Published in News
BAE comes up with new GPS system
Can stop GPS blocking
BAE Systems have come up with a positioning system that it claims works even when GPS is unavailable. According to New Scientist, GPS is a weak, highly jammable signal. In fact anyone with an illegal handheld jammers can do it.
Spoofed GPS-format signal can be created to direct a vehicle (car, aircraft or ship say) in the wrong direction. BAE has come up with what it calls Navigation via Signals of Opportunity (NAVSOP) and it interrogates the airwaves for the ID and signal strength of local digital TV and radio signals, plus air traffic control radars, with finer grained adjustments coming from cellphone masts and WiFi routers.
It is based on the idea that in any area, the TV, radio, cellphone and radar signals will be at constant frequencies and power levels.

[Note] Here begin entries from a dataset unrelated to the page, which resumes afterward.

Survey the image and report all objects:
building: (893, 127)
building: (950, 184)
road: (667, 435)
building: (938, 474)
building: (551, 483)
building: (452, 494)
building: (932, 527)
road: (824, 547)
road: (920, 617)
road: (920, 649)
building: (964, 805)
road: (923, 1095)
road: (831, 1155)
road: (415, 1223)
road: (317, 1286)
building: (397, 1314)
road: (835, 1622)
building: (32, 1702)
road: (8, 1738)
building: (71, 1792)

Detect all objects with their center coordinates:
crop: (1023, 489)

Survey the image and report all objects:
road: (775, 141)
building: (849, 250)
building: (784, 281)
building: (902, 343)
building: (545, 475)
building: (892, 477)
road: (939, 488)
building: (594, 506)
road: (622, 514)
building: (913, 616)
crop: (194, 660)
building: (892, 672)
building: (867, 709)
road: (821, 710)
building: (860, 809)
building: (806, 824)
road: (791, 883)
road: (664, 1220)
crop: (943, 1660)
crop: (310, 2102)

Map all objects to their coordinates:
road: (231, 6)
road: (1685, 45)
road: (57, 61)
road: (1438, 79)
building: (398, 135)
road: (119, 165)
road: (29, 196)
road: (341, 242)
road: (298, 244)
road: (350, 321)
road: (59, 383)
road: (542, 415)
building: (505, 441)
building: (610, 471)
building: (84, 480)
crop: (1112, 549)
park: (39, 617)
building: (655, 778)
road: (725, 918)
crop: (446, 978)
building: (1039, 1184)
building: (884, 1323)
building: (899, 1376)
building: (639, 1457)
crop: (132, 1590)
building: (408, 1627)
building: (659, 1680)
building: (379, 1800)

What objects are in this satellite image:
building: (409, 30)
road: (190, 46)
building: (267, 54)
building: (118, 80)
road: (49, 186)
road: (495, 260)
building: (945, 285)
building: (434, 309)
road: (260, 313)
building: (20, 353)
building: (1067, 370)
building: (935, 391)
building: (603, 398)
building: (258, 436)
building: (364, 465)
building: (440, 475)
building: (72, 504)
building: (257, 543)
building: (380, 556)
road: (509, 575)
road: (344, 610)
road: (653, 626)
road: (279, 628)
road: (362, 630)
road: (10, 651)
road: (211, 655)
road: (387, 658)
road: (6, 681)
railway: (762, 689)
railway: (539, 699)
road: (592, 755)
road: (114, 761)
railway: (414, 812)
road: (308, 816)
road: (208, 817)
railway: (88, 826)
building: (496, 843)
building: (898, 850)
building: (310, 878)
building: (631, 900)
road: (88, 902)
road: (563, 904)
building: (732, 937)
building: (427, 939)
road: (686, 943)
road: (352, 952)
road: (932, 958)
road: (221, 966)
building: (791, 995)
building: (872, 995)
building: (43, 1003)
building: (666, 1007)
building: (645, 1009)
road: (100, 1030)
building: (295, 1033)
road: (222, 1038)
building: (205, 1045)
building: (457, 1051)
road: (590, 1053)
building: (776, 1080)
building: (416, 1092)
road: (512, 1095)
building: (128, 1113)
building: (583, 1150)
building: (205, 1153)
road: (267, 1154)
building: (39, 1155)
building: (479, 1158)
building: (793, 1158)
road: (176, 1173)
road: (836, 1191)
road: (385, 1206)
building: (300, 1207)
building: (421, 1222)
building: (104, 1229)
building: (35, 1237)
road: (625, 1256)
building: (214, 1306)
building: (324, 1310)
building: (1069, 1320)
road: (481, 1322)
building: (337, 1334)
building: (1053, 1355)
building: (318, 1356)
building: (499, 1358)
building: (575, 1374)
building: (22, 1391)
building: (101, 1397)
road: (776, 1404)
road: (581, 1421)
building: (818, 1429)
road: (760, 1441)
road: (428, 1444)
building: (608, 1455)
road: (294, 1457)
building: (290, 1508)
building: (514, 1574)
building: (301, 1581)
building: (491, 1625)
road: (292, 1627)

Because of this positions can always be triangulated from them in the way that Google Maps on a mobile uses local WiFi signals from homes and offices to improve positioning calculations based on cellphone mast and GPS signals.
BAE said that the infrastructure required to make it work is already in place. "Software defined radio" microchips that run NAVSOP routines can easily be integrated into existing satnavs. The firm believes the technology will work in urban canyons where GPS signals cannot currently reach. Ironically it will also use the signals from GPS jammers to build a radio picture of an area. It is accurate to a few metres.